Semantic and Instance Segmentation is the natural next step of object detection, and uses much the same architectures with new heads to predict masks, rather than bounding boxes. Many object detection architectures can be converted into segmentation architectures, and some projects ship both capabilities such as Detectron2.
We've worked with YOLOv5 by Ultralytics in a previous project, which currently doesn't support segmentation, but it is in the works. When it gets released in a later version, I'll update the course.
As with every task - there are various architectures that can be employed to perform segmentation. Some of the defining ones are:
- Mask R-CNN - A Faster R-CNN variant which predicts masks for detected objects. Mask R-CNNs produce pretty good results.

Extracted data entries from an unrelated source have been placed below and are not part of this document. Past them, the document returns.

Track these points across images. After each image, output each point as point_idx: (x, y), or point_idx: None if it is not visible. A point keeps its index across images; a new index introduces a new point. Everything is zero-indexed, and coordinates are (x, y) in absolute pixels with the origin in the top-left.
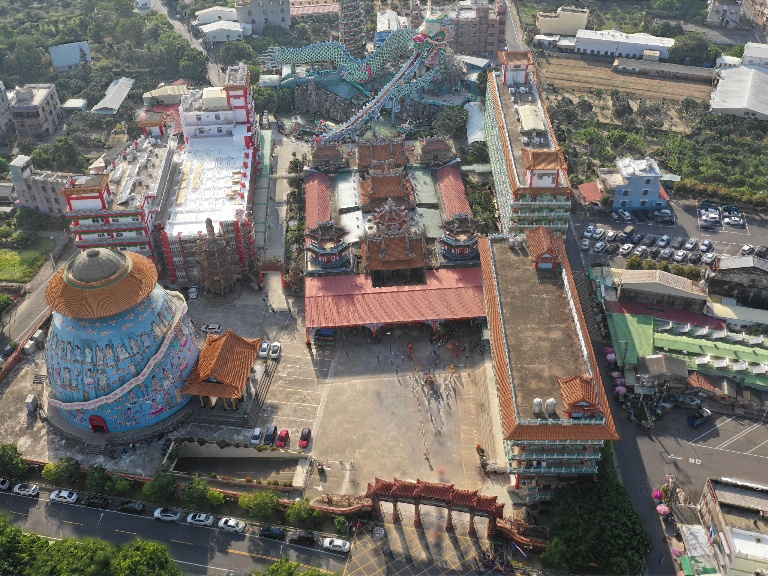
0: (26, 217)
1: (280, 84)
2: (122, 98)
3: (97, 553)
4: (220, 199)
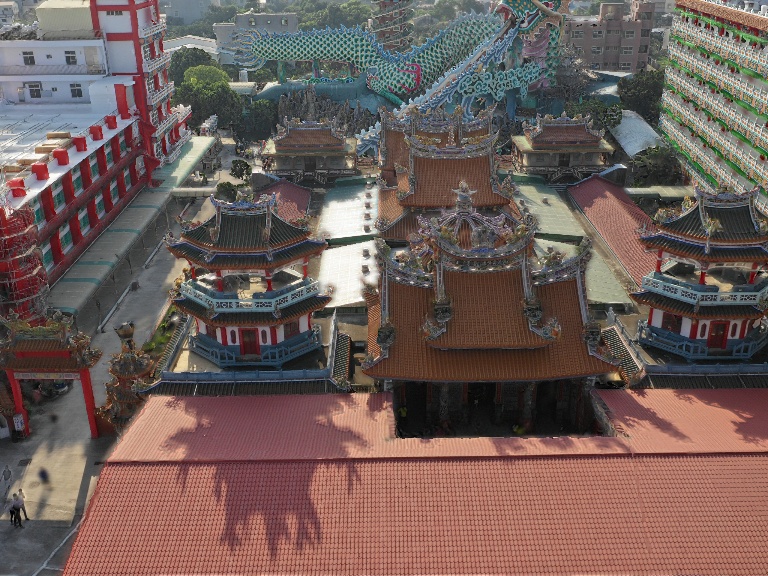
0: None
1: (255, 95)
2: None
3: None
4: None
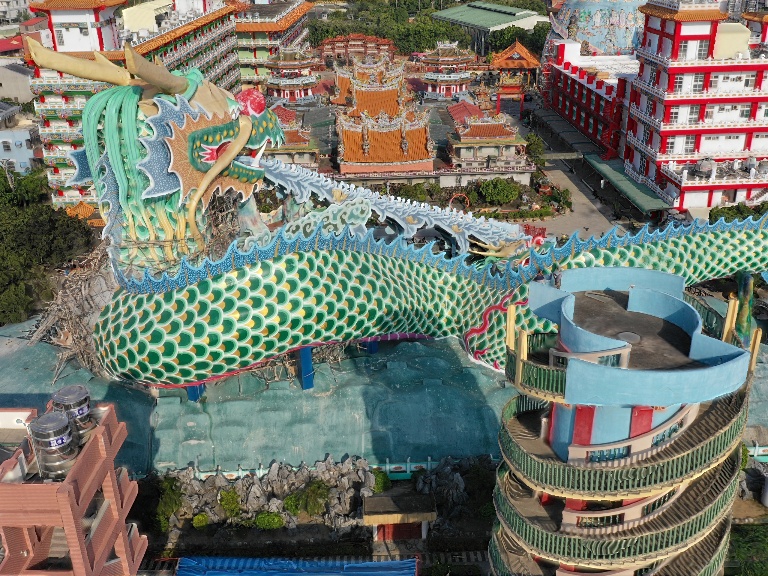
0: None
1: None
2: None
3: (538, 27)
4: None
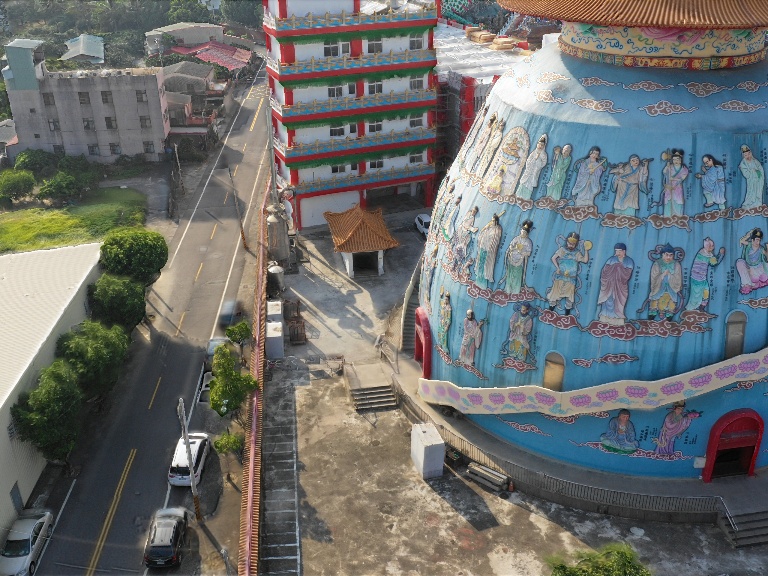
0: (45, 163)
1: None
2: (100, 50)
3: None
4: (490, 54)
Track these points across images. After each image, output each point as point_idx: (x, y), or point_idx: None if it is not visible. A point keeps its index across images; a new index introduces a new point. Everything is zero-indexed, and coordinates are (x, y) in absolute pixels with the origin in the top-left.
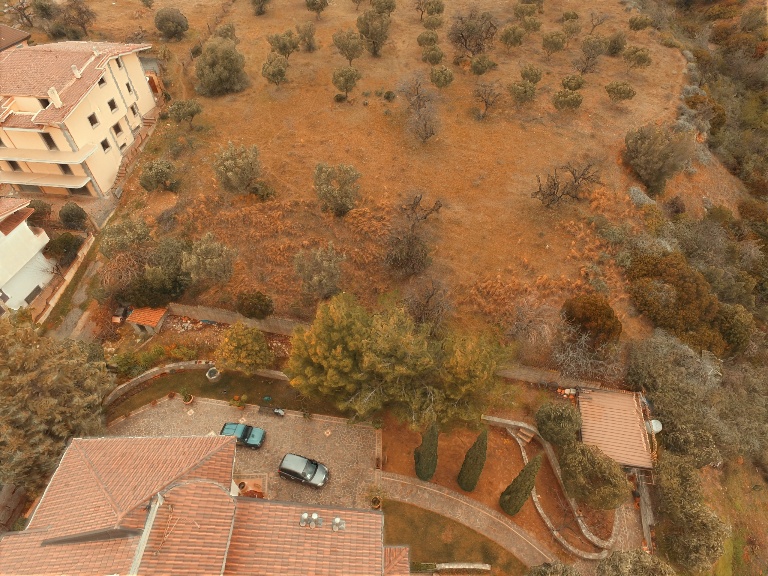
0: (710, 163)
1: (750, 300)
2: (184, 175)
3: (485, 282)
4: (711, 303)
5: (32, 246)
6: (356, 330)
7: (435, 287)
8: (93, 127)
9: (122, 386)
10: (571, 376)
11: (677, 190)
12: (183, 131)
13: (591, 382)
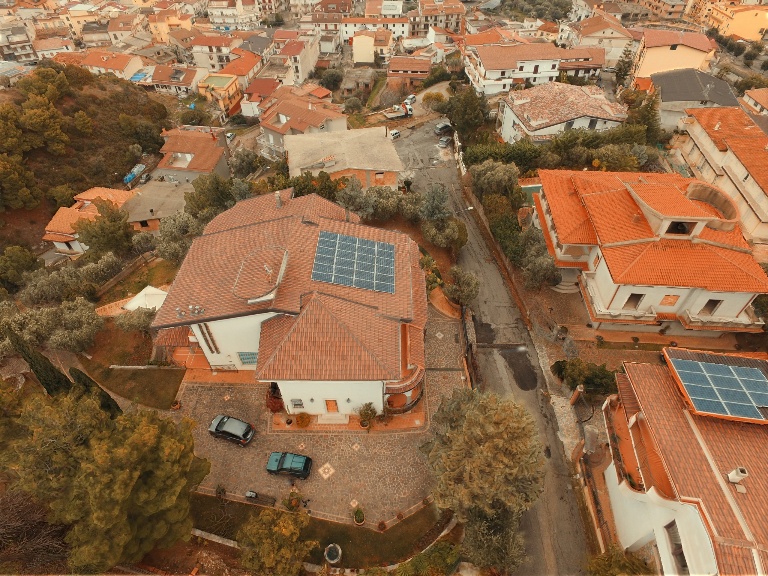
0: None
1: None
2: None
3: None
4: None
5: None
6: (90, 452)
7: None
8: None
9: (443, 533)
10: None
11: None
12: None
13: None
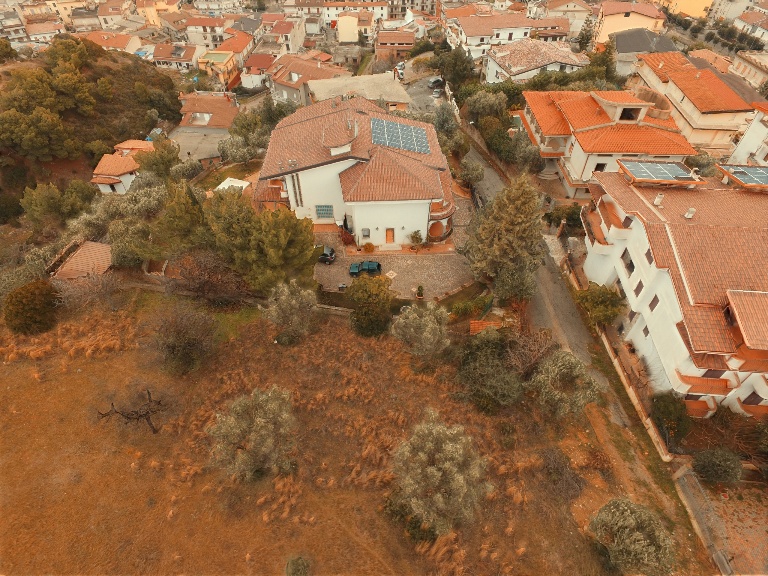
0: None
1: None
2: None
3: (109, 351)
4: None
5: (669, 361)
6: None
7: None
8: None
9: None
10: None
11: None
12: None
13: None
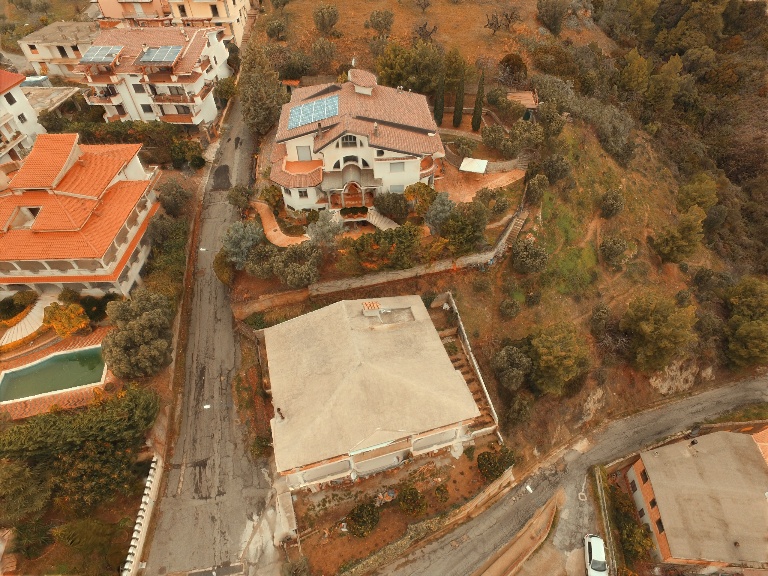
0: (593, 29)
1: (603, 81)
2: (287, 33)
3: None
4: (575, 68)
5: (225, 54)
6: None
7: (438, 48)
8: (234, 6)
9: None
10: (503, 84)
11: (570, 38)
12: (277, 16)
13: (512, 88)
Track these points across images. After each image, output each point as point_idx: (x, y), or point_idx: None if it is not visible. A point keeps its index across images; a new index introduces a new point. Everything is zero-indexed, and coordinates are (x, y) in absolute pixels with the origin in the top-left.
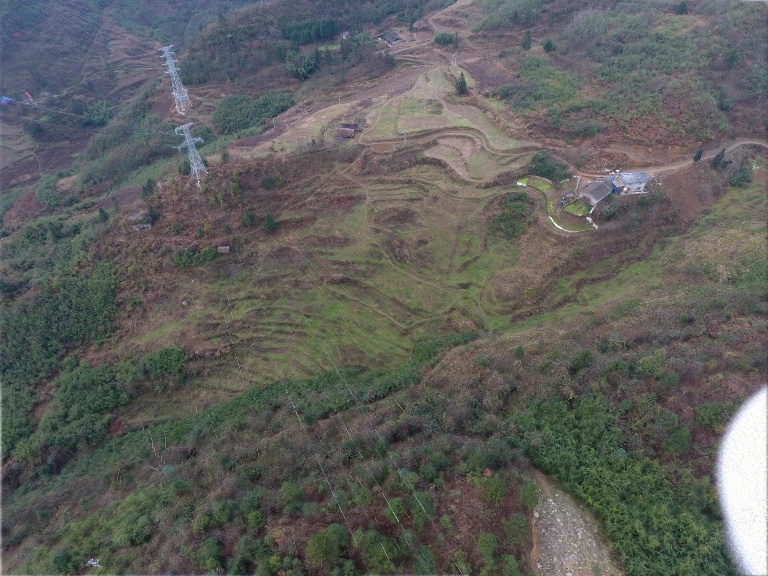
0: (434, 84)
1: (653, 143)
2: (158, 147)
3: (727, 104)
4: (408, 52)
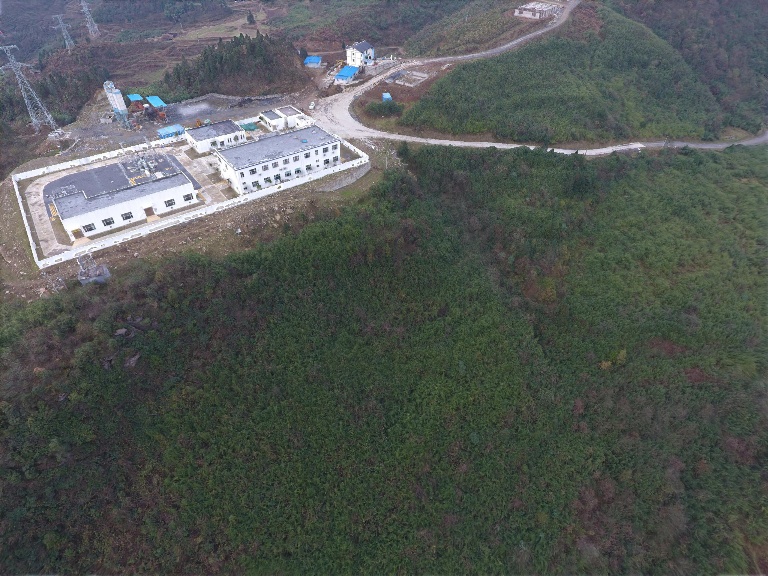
0: (244, 21)
1: (322, 39)
2: (47, 29)
3: (382, 25)
4: (242, 6)
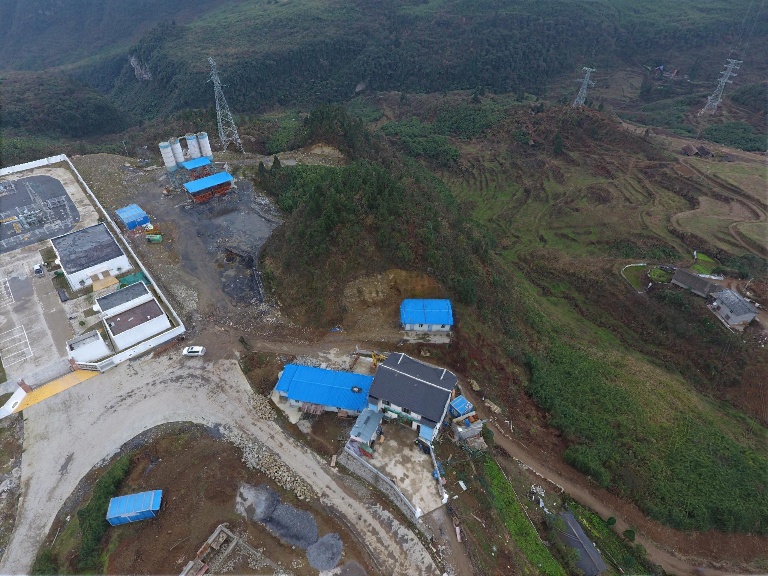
0: None
1: None
2: None
3: None
4: None
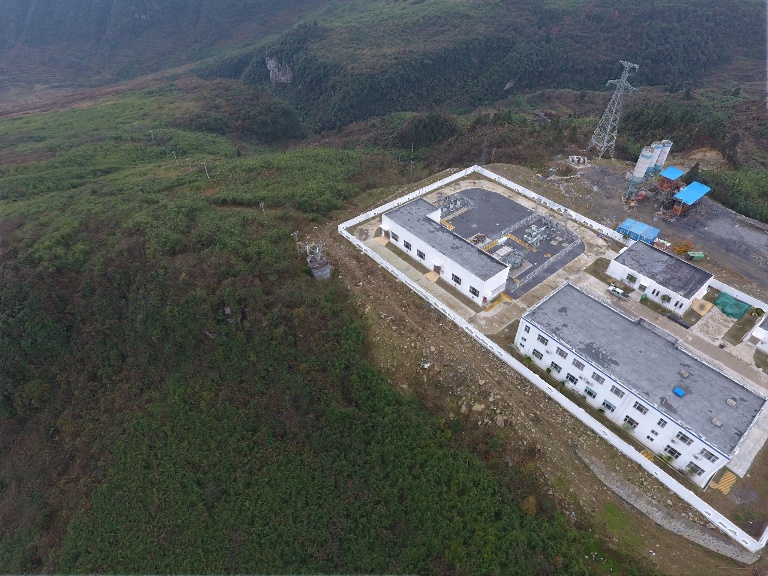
0: None
1: None
2: None
3: None
4: None
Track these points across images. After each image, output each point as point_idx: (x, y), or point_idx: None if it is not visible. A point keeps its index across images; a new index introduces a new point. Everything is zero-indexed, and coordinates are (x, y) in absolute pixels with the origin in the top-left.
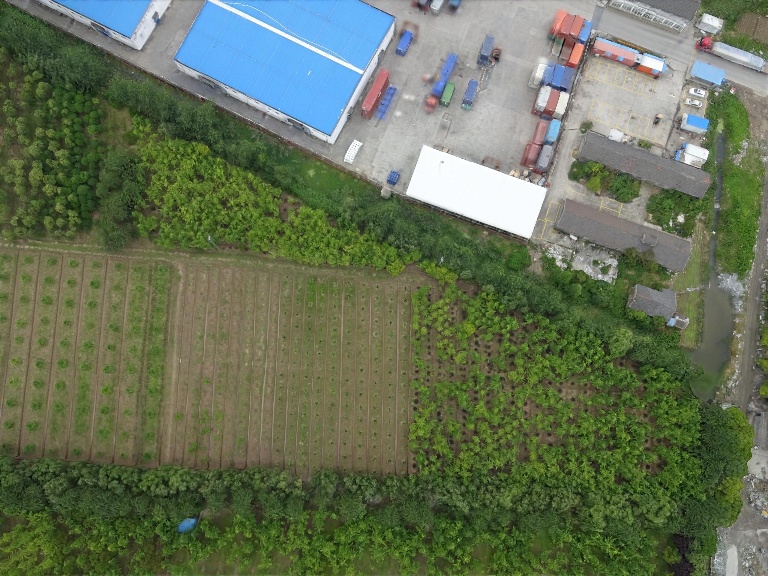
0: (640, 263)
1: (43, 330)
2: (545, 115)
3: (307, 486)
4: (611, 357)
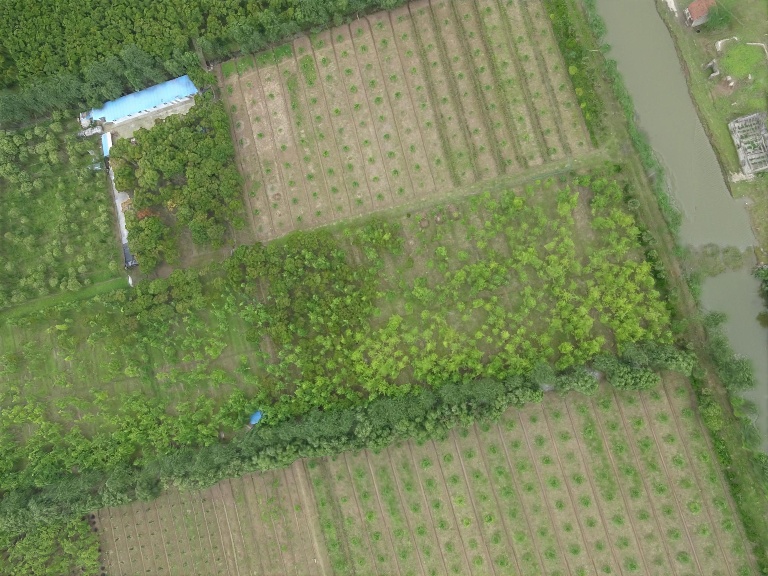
0: None
1: (455, 559)
2: None
3: None
4: None
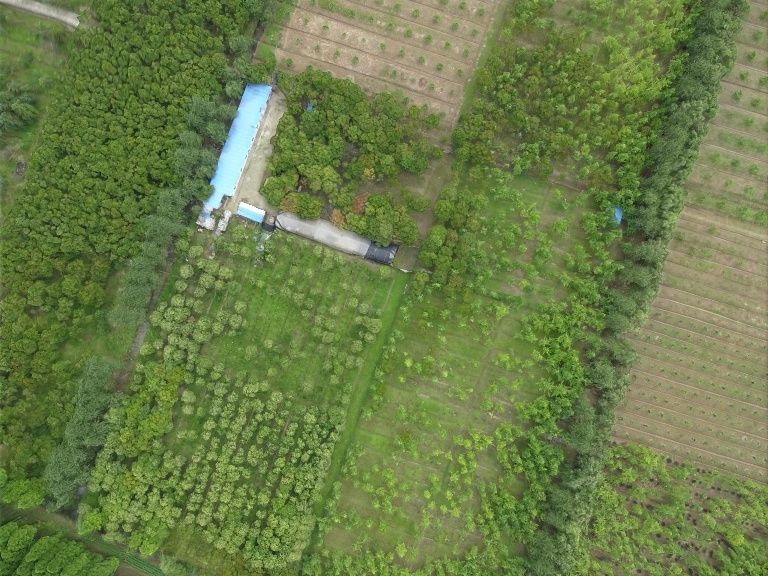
0: None
1: None
2: None
3: None
4: None
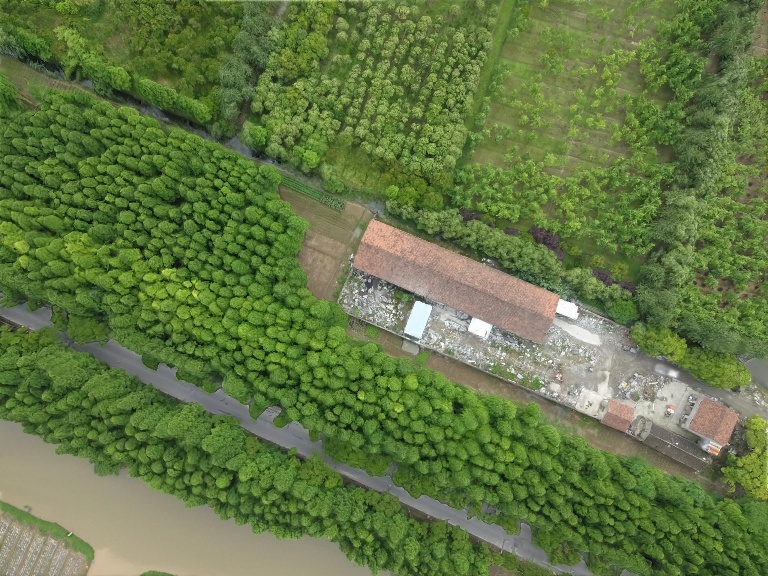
0: None
1: None
2: None
3: None
4: None
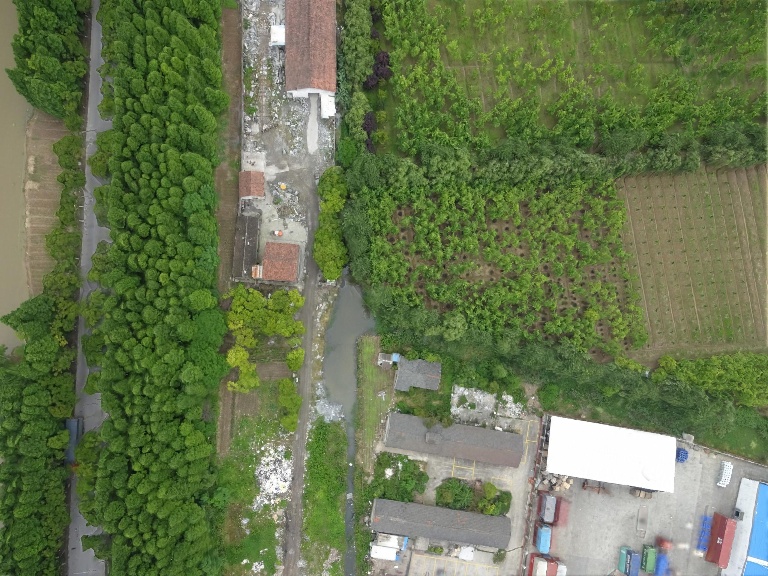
0: (434, 413)
1: None
2: (549, 558)
3: (703, 156)
4: (459, 310)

- U-Net - An Encoder-Decoder architecture that downsamples (encodes) and upsamples (decodes) input with skip connections between these steps. The architecture is typically visualized in a way that makes it look like a "U" (with skip connections between the left and right hand side of the "U" letter). While simple, it doesn't provide the best results.
- DeepLabV3+ - An Encoder-Decoder architecture that liberally uses Atrous Convolutions and a module named the Atrous Spatial Pyramid Pooling (ASPP) module. More on both in a moment. One of the most accurate models to date, and it's surprisingly easy to implement as an end-to-end model for semantic segmentation.